*Task instructions*
The lines to repeat are those below from the one containing "X025333Y013500D03*" down to the one containing "X021333Y012500D03*", both included; reproduce them exactly and nothing else.

*Provided records*

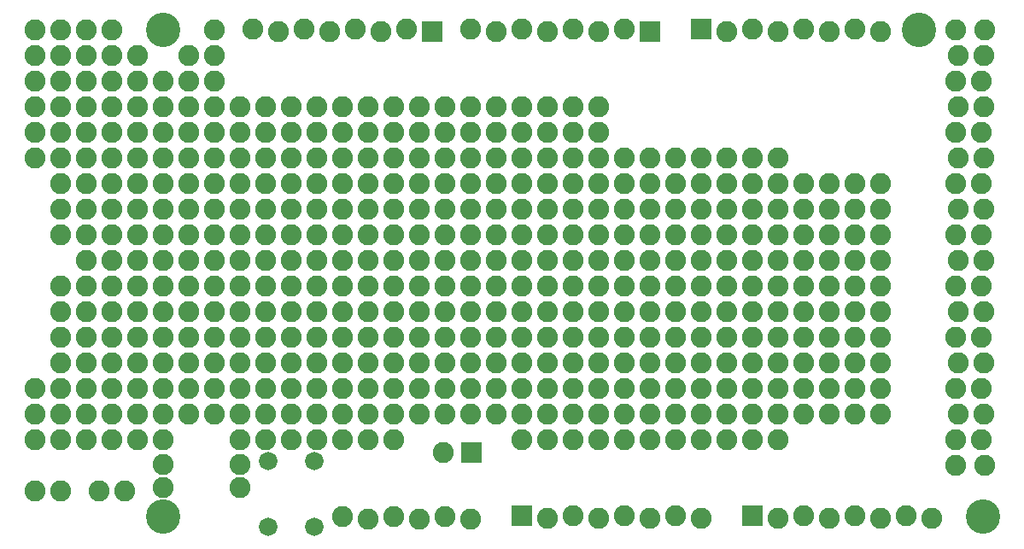
<source format=gbs>
G75*
%MOIN*%
%OFA0B0*%
%FSLAX24Y24*%
%IPPOS*%
%LPD*%
%AMOC8*
5,1,8,0,0,1.08239X$1,22.5*
%
%ADD10C,0.1340*%
%ADD11R,0.0820X0.0820*%
%ADD12C,0.0820*%
%ADD13C,0.0720*%
D10*
X006333Y004500D03*
X038333Y004500D03*
X035833Y023500D03*
X006333Y023500D03*
D11*
X016833Y023450D03*
X025333Y023450D03*
X027333Y023550D03*
X018383Y007000D03*
X020333Y004550D03*
X029333Y004550D03*
D12*
X030333Y004450D03*
X031333Y004550D03*
X032333Y004450D03*
X033333Y004550D03*
X034333Y004450D03*
X035333Y004550D03*
X036333Y004450D03*
X037263Y006500D03*
X038403Y006500D03*
X038283Y007500D03*
X037283Y007500D03*
X037383Y008500D03*
X038383Y008500D03*
X038283Y009500D03*
X037283Y009500D03*
X037383Y010500D03*
X038383Y010500D03*
X038283Y011500D03*
X037283Y011500D03*
X037383Y012500D03*
X038383Y012500D03*
X038283Y013500D03*
X037283Y013500D03*
X037383Y014500D03*
X038383Y014500D03*
X038283Y015500D03*
X037283Y015500D03*
X037383Y016500D03*
X038383Y016500D03*
X038283Y017500D03*
X037283Y017500D03*
X037383Y018500D03*
X038383Y018500D03*
X038283Y019500D03*
X037283Y019500D03*
X037383Y020500D03*
X038383Y020500D03*
X038283Y021500D03*
X037283Y021500D03*
X037383Y022500D03*
X038383Y022500D03*
X038403Y023500D03*
X037263Y023500D03*
X034333Y023450D03*
X033333Y023550D03*
X032333Y023450D03*
X031333Y023550D03*
X030333Y023450D03*
X029333Y023550D03*
X028333Y023450D03*
X024333Y023550D03*
X023333Y023450D03*
X022333Y023550D03*
X021333Y023450D03*
X020333Y023550D03*
X019333Y023450D03*
X018333Y023550D03*
X015833Y023550D03*
X014833Y023450D03*
X013833Y023550D03*
X012833Y023450D03*
X011833Y023550D03*
X010833Y023450D03*
X009833Y023550D03*
X008333Y023500D03*
X008333Y022500D03*
X007333Y022500D03*
X007333Y021500D03*
X008333Y021500D03*
X008333Y020500D03*
X007333Y020500D03*
X006333Y020500D03*
X005333Y020500D03*
X004333Y020500D03*
X003333Y020500D03*
X002333Y020500D03*
X001333Y020500D03*
X001333Y019500D03*
X002333Y019500D03*
X003333Y019500D03*
X004333Y019500D03*
X005333Y019500D03*
X006333Y019500D03*
X007333Y019500D03*
X008333Y019500D03*
X009333Y019500D03*
X010333Y019500D03*
X011333Y019500D03*
X012333Y019500D03*
X013333Y019500D03*
X014333Y019500D03*
X015333Y019500D03*
X016333Y019500D03*
X017333Y019500D03*
X018333Y019500D03*
X019333Y019500D03*
X020333Y019500D03*
X021333Y019500D03*
X022333Y019500D03*
X023333Y019500D03*
X023333Y018500D03*
X024333Y018500D03*
X025333Y018500D03*
X026333Y018500D03*
X027333Y018500D03*
X028333Y018500D03*
X029333Y018500D03*
X030333Y018500D03*
X030333Y017500D03*
X029333Y017500D03*
X028333Y017500D03*
X027333Y017500D03*
X026333Y017500D03*
X025333Y017500D03*
X024333Y017500D03*
X023333Y017500D03*
X022333Y017500D03*
X021333Y017500D03*
X020333Y017500D03*
X019333Y017500D03*
X018333Y017500D03*
X017333Y017500D03*
X016333Y017500D03*
X015333Y017500D03*
X014333Y017500D03*
X013333Y017500D03*
X012333Y017500D03*
X011333Y017500D03*
X010333Y017500D03*
X009333Y017500D03*
X008333Y017500D03*
X007333Y017500D03*
X006333Y017500D03*
X005333Y017500D03*
X004333Y017500D03*
X003333Y017500D03*
X002333Y017500D03*
X002333Y016500D03*
X003333Y016500D03*
X004333Y016500D03*
X005333Y016500D03*
X006333Y016500D03*
X007333Y016500D03*
X008333Y016500D03*
X009333Y016500D03*
X010333Y016500D03*
X011333Y016500D03*
X012333Y016500D03*
X013333Y016500D03*
X014333Y016500D03*
X015333Y016500D03*
X016333Y016500D03*
X017333Y016500D03*
X018333Y016500D03*
X019333Y016500D03*
X020333Y016500D03*
X021333Y016500D03*
X022333Y016500D03*
X023333Y016500D03*
X024333Y016500D03*
X025333Y016500D03*
X026333Y016500D03*
X027333Y016500D03*
X028333Y016500D03*
X029333Y016500D03*
X030333Y016500D03*
X031333Y016500D03*
X032333Y016500D03*
X033333Y016500D03*
X034333Y016500D03*
X034333Y015500D03*
X033333Y015500D03*
X032333Y015500D03*
X031333Y015500D03*
X030333Y015500D03*
X029333Y015500D03*
X028333Y015500D03*
X027333Y015500D03*
X026333Y015500D03*
X025333Y015500D03*
X024333Y015500D03*
X023333Y015500D03*
X022333Y015500D03*
X021333Y015500D03*
X020333Y015500D03*
X019333Y015500D03*
X018333Y015500D03*
X017333Y015500D03*
X016333Y015500D03*
X015333Y015500D03*
X014333Y015500D03*
X013333Y015500D03*
X012333Y015500D03*
X011333Y015500D03*
X010333Y015500D03*
X009333Y015500D03*
X008333Y015500D03*
X007333Y015500D03*
X006333Y015500D03*
X005333Y015500D03*
X004333Y015500D03*
X003333Y015500D03*
X002333Y015500D03*
X003333Y014500D03*
X004333Y014500D03*
X005333Y014500D03*
X006333Y014500D03*
X007333Y014500D03*
X008333Y014500D03*
X009333Y014500D03*
X010333Y014500D03*
X011333Y014500D03*
X012333Y014500D03*
X013333Y014500D03*
X014333Y014500D03*
X015333Y014500D03*
X016333Y014500D03*
X017333Y014500D03*
X018333Y014500D03*
X019333Y014500D03*
X020333Y014500D03*
X021333Y014500D03*
X022333Y014500D03*
X023333Y014500D03*
X024333Y014500D03*
X025333Y014500D03*
X026333Y014500D03*
X027333Y014500D03*
X028333Y014500D03*
X029333Y014500D03*
X030333Y014500D03*
X031333Y014500D03*
X032333Y014500D03*
X033333Y014500D03*
X034333Y014500D03*
X034333Y013500D03*
X033333Y013500D03*
X032333Y013500D03*
X031333Y013500D03*
X030333Y013500D03*
X029333Y013500D03*
X028333Y013500D03*
X027333Y013500D03*
X026333Y013500D03*
X025333Y013500D03*
X024333Y013500D03*
X023333Y013500D03*
X022333Y013500D03*
X021333Y013500D03*
X020333Y013500D03*
X019333Y013500D03*
X018333Y013500D03*
X017333Y013500D03*
X016333Y013500D03*
X015333Y013500D03*
X014333Y013500D03*
X013333Y013500D03*
X012333Y013500D03*
X011333Y013500D03*
X010333Y013500D03*
X009333Y013500D03*
X008333Y013500D03*
X007333Y013500D03*
X006333Y013500D03*
X005333Y013500D03*
X004333Y013500D03*
X003333Y013500D03*
X002333Y013500D03*
X002333Y012500D03*
X003333Y012500D03*
X004333Y012500D03*
X005333Y012500D03*
X006333Y012500D03*
X007333Y012500D03*
X008333Y012500D03*
X009333Y012500D03*
X010333Y012500D03*
X011333Y012500D03*
X012333Y012500D03*
X013333Y012500D03*
X014333Y012500D03*
X015333Y012500D03*
X016333Y012500D03*
X017333Y012500D03*
X018333Y012500D03*
X019333Y012500D03*
X020333Y012500D03*
X021333Y012500D03*
X022333Y012500D03*
X023333Y012500D03*
X024333Y012500D03*
X025333Y012500D03*
X026333Y012500D03*
X027333Y012500D03*
X028333Y012500D03*
X029333Y012500D03*
X030333Y012500D03*
X031333Y012500D03*
X032333Y012500D03*
X033333Y012500D03*
X034333Y012500D03*
X034333Y011500D03*
X033333Y011500D03*
X032333Y011500D03*
X031333Y011500D03*
X030333Y011500D03*
X029333Y011500D03*
X028333Y011500D03*
X027333Y011500D03*
X026333Y011500D03*
X025333Y011500D03*
X024333Y011500D03*
X023333Y011500D03*
X022333Y011500D03*
X021333Y011500D03*
X020333Y011500D03*
X019333Y011500D03*
X018333Y011500D03*
X017333Y011500D03*
X016333Y011500D03*
X015333Y011500D03*
X014333Y011500D03*
X013333Y011500D03*
X012333Y011500D03*
X011333Y011500D03*
X010333Y011500D03*
X009333Y011500D03*
X008333Y011500D03*
X007333Y011500D03*
X006333Y011500D03*
X005333Y011500D03*
X004333Y011500D03*
X003333Y011500D03*
X002333Y011500D03*
X002333Y010500D03*
X003333Y010500D03*
X004333Y010500D03*
X005333Y010500D03*
X006333Y010500D03*
X007333Y010500D03*
X008333Y010500D03*
X009333Y010500D03*
X010333Y010500D03*
X011333Y010500D03*
X012333Y010500D03*
X013333Y010500D03*
X014333Y010500D03*
X015333Y010500D03*
X016333Y010500D03*
X017333Y010500D03*
X018333Y010500D03*
X019333Y010500D03*
X020333Y010500D03*
X021333Y010500D03*
X022333Y010500D03*
X023333Y010500D03*
X024333Y010500D03*
X025333Y010500D03*
X026333Y010500D03*
X027333Y010500D03*
X028333Y010500D03*
X029333Y010500D03*
X030333Y010500D03*
X031333Y010500D03*
X032333Y010500D03*
X033333Y010500D03*
X034333Y010500D03*
X034333Y009500D03*
X033333Y009500D03*
X032333Y009500D03*
X031333Y009500D03*
X030333Y009500D03*
X029333Y009500D03*
X028333Y009500D03*
X027333Y009500D03*
X026333Y009500D03*
X025333Y009500D03*
X024333Y009500D03*
X023333Y009500D03*
X022333Y009500D03*
X021333Y009500D03*
X020333Y009500D03*
X019333Y009500D03*
X018333Y009500D03*
X017333Y009500D03*
X016333Y009500D03*
X015333Y009500D03*
X014333Y009500D03*
X013333Y009500D03*
X012333Y009500D03*
X011333Y009500D03*
X010333Y009500D03*
X009333Y009500D03*
X008333Y009500D03*
X007333Y009500D03*
X006333Y009500D03*
X005333Y009500D03*
X004333Y009500D03*
X003333Y009500D03*
X002333Y009500D03*
X001333Y009500D03*
X001333Y008500D03*
X002333Y008500D03*
X003333Y008500D03*
X004333Y008500D03*
X005333Y008500D03*
X006333Y008500D03*
X007333Y008500D03*
X008333Y008500D03*
X009333Y008500D03*
X010333Y008500D03*
X011333Y008500D03*
X012333Y008500D03*
X013333Y008500D03*
X014333Y008500D03*
X015333Y008500D03*
X016333Y008500D03*
X017333Y008500D03*
X018333Y008500D03*
X019333Y008500D03*
X020333Y008500D03*
X021333Y008500D03*
X022333Y008500D03*
X023333Y008500D03*
X024333Y008500D03*
X025333Y008500D03*
X026333Y008500D03*
X027333Y008500D03*
X028333Y008500D03*
X029333Y008500D03*
X030333Y008500D03*
X031333Y008500D03*
X032333Y008500D03*
X033333Y008500D03*
X034333Y008500D03*
X030333Y007500D03*
X029333Y007500D03*
X028333Y007500D03*
X027333Y007500D03*
X026333Y007500D03*
X025333Y007500D03*
X024333Y007500D03*
X023333Y007500D03*
X022333Y007500D03*
X021333Y007500D03*
X020333Y007500D03*
X017283Y007000D03*
X015333Y007500D03*
X014333Y007500D03*
X013333Y007500D03*
X012333Y007500D03*
X011333Y007500D03*
X010333Y007500D03*
X009333Y007500D03*
X009333Y006550D03*
X009333Y005650D03*
X006333Y005650D03*
X004833Y005500D03*
X003833Y005500D03*
X002333Y005500D03*
X001333Y005500D03*
X001333Y007500D03*
X002333Y007500D03*
X003333Y007500D03*
X004333Y007500D03*
X005333Y007500D03*
X006333Y007500D03*
X006333Y006550D03*
X013333Y004500D03*
X014333Y004400D03*
X015333Y004500D03*
X016333Y004400D03*
X017333Y004500D03*
X018333Y004400D03*
X021333Y004450D03*
X022333Y004550D03*
X023333Y004450D03*
X024333Y004550D03*
X025333Y004450D03*
X026333Y004550D03*
X027333Y004450D03*
X031333Y017500D03*
X032333Y017500D03*
X033333Y017500D03*
X034333Y017500D03*
X023333Y020500D03*
X022333Y020500D03*
X021333Y020500D03*
X020333Y020500D03*
X019333Y020500D03*
X018333Y020500D03*
X017333Y020500D03*
X016333Y020500D03*
X015333Y020500D03*
X014333Y020500D03*
X013333Y020500D03*
X012333Y020500D03*
X011333Y020500D03*
X010333Y020500D03*
X009333Y020500D03*
X006333Y021500D03*
X005333Y021500D03*
X004333Y021500D03*
X003333Y021500D03*
X002333Y021500D03*
X001333Y021500D03*
X001333Y022500D03*
X002333Y022500D03*
X003333Y022500D03*
X004333Y022500D03*
X005333Y022500D03*
X004333Y023500D03*
X003333Y023500D03*
X002333Y023500D03*
X001333Y023500D03*
X001333Y018500D03*
X002333Y018500D03*
X003333Y018500D03*
X004333Y018500D03*
X005333Y018500D03*
X006333Y018500D03*
X007333Y018500D03*
X008333Y018500D03*
X009333Y018500D03*
X010333Y018500D03*
X011333Y018500D03*
X012333Y018500D03*
X013333Y018500D03*
X014333Y018500D03*
X015333Y018500D03*
X016333Y018500D03*
X017333Y018500D03*
X018333Y018500D03*
X019333Y018500D03*
X020333Y018500D03*
X021333Y018500D03*
X022333Y018500D03*
D13*
X012223Y006680D03*
X010443Y006680D03*
X010443Y004120D03*
X012223Y004120D03*
M02*

</source>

*Exercise answer*
X025333Y013500D03*
X024333Y013500D03*
X023333Y013500D03*
X022333Y013500D03*
X021333Y013500D03*
X020333Y013500D03*
X019333Y013500D03*
X018333Y013500D03*
X017333Y013500D03*
X016333Y013500D03*
X015333Y013500D03*
X014333Y013500D03*
X013333Y013500D03*
X012333Y013500D03*
X011333Y013500D03*
X010333Y013500D03*
X009333Y013500D03*
X008333Y013500D03*
X007333Y013500D03*
X006333Y013500D03*
X005333Y013500D03*
X004333Y013500D03*
X003333Y013500D03*
X002333Y013500D03*
X002333Y012500D03*
X003333Y012500D03*
X004333Y012500D03*
X005333Y012500D03*
X006333Y012500D03*
X007333Y012500D03*
X008333Y012500D03*
X009333Y012500D03*
X010333Y012500D03*
X011333Y012500D03*
X012333Y012500D03*
X013333Y012500D03*
X014333Y012500D03*
X015333Y012500D03*
X016333Y012500D03*
X017333Y012500D03*
X018333Y012500D03*
X019333Y012500D03*
X020333Y012500D03*
X021333Y012500D03*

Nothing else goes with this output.